◆ Brief ◆
Give back exactly the stretch of data below from the line holding "Ongles mous, cassants, striés, douleurs" through the line holding "des problèmes liés", both ends included, and leave the remaining lines out.

□ □ □ □ □

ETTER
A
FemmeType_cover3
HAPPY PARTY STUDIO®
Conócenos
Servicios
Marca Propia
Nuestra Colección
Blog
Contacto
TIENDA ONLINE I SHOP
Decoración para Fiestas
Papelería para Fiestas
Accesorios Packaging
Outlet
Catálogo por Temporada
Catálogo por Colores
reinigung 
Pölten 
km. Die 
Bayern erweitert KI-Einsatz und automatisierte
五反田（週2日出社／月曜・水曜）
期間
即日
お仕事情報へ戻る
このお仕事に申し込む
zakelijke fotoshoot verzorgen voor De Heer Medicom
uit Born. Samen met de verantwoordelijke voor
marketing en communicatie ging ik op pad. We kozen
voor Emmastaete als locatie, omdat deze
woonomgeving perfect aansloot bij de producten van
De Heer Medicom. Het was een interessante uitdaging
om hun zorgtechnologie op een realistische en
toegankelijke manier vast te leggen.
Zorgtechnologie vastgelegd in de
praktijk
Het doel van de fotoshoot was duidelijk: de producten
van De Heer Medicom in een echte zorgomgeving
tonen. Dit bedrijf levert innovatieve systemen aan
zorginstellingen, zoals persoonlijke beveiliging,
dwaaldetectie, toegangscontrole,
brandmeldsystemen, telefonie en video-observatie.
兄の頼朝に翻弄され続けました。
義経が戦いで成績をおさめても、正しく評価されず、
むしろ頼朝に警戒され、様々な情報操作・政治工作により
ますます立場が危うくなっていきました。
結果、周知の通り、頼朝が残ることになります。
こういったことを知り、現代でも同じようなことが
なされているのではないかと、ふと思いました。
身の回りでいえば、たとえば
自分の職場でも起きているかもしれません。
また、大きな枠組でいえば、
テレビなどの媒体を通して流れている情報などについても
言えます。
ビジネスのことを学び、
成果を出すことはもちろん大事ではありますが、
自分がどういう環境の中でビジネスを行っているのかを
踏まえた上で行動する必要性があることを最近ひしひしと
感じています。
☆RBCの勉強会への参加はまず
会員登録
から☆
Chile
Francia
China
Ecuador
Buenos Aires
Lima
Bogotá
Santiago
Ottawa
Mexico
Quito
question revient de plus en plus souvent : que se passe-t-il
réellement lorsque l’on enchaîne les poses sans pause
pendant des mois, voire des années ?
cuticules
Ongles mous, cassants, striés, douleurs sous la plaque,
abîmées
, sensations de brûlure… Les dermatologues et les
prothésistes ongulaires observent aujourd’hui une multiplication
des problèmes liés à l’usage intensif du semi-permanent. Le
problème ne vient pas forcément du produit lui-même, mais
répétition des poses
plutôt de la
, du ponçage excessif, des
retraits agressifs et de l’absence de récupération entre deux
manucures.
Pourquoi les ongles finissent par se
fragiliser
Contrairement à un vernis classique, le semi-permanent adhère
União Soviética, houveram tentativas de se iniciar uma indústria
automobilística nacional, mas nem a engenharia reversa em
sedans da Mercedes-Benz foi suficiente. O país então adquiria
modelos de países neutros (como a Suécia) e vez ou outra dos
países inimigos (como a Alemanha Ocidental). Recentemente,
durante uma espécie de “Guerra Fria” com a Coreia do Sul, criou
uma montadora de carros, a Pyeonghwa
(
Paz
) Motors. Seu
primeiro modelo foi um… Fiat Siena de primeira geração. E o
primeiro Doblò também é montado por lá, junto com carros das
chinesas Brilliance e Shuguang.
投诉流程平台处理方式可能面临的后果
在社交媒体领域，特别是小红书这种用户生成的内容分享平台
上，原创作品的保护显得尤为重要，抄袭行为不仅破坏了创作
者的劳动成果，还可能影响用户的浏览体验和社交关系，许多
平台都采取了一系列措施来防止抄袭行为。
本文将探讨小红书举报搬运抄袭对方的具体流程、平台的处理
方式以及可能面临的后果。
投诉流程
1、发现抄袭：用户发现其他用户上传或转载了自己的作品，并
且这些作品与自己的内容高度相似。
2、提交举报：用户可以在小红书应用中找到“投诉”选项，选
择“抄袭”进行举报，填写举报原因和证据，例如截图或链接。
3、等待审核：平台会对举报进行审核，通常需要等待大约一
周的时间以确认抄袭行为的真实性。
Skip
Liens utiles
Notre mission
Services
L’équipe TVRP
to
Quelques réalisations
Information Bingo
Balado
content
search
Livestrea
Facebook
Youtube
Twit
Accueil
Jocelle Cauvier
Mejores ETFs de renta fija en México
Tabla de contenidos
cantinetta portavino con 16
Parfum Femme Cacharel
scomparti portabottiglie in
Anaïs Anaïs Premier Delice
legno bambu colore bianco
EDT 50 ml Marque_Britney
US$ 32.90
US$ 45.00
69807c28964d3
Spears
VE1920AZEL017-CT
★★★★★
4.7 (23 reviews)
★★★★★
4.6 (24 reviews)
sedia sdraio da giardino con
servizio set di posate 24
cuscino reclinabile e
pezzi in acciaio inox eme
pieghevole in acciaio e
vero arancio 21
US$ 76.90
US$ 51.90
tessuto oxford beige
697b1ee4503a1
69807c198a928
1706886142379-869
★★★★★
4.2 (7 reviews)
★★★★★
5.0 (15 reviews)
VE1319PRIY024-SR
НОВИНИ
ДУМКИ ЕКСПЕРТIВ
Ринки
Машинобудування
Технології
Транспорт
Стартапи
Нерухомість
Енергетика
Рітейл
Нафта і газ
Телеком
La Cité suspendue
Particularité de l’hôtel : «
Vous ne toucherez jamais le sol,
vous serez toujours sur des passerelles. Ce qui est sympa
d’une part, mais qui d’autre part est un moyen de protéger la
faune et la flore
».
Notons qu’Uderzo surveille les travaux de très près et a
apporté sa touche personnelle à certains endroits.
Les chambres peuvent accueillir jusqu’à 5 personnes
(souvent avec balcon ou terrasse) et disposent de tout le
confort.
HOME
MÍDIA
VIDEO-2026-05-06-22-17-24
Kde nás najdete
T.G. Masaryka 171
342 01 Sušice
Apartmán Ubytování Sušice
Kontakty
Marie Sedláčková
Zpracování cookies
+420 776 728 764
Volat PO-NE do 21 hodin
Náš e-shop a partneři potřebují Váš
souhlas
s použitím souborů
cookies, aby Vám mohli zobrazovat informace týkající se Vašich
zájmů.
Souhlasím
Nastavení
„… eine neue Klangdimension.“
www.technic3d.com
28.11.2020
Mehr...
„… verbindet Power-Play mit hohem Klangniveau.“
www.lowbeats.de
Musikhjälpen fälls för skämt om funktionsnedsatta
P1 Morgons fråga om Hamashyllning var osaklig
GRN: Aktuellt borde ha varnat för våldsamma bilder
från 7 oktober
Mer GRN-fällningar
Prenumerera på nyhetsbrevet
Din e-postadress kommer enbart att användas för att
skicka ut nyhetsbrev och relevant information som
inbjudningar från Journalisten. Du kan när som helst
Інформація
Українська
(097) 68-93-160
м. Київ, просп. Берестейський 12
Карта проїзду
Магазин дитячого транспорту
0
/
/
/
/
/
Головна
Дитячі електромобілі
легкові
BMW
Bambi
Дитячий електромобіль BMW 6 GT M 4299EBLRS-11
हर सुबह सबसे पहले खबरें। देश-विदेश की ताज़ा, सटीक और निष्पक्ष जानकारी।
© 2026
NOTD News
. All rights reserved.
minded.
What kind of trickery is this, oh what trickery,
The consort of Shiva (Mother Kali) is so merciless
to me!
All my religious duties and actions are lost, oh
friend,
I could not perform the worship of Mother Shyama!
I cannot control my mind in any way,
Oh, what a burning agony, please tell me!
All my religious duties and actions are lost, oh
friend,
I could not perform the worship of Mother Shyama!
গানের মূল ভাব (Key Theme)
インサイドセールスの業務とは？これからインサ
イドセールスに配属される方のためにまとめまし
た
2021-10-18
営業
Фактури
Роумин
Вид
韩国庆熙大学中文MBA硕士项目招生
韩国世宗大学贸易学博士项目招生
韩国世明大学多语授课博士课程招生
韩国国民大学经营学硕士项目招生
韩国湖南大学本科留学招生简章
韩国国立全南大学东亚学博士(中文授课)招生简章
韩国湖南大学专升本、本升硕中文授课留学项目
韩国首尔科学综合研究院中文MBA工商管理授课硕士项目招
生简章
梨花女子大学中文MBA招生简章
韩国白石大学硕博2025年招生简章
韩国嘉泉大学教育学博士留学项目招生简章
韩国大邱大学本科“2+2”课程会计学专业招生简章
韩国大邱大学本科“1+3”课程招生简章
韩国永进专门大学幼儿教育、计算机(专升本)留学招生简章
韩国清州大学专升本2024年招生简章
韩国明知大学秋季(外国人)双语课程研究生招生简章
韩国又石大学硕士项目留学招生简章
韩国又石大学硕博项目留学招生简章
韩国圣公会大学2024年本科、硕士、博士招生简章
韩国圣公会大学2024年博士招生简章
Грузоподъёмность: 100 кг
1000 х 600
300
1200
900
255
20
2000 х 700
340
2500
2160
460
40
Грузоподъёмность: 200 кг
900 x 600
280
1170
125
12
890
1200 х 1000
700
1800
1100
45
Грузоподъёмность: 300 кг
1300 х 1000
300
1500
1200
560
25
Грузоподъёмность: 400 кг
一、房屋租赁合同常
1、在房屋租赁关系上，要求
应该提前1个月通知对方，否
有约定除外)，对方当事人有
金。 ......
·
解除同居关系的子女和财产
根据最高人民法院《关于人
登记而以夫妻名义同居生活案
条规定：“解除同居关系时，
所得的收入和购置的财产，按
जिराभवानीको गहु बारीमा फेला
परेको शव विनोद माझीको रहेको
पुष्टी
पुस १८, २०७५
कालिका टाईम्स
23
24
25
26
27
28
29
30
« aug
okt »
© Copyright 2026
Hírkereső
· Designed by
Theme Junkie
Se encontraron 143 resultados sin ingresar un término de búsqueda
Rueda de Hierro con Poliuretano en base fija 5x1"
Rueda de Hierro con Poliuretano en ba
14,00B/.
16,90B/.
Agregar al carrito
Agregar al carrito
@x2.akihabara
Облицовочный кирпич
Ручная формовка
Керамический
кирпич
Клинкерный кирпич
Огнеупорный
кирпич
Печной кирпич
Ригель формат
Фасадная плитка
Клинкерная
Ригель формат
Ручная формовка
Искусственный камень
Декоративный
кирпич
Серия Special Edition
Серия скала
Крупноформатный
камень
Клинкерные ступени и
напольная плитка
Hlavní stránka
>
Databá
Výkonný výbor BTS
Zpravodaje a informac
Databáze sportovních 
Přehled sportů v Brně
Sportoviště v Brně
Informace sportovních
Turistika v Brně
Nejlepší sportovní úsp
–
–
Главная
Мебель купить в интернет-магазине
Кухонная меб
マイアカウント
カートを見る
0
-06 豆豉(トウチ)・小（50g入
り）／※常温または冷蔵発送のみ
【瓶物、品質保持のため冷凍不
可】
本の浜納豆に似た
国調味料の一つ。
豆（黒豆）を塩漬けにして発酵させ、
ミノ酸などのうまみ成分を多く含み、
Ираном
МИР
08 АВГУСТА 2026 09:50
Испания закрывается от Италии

□ □ □ □ □

◆ Answer to the problem ◆
Ongles mous, cassants, striés, douleurs sous la plaque,
abîmées
, sensations de brûlure… Les dermatologues et les
prothésistes ongulaires observent aujourd’hui une multiplication
des problèmes liés à l’usage intensif du semi-permanent. Le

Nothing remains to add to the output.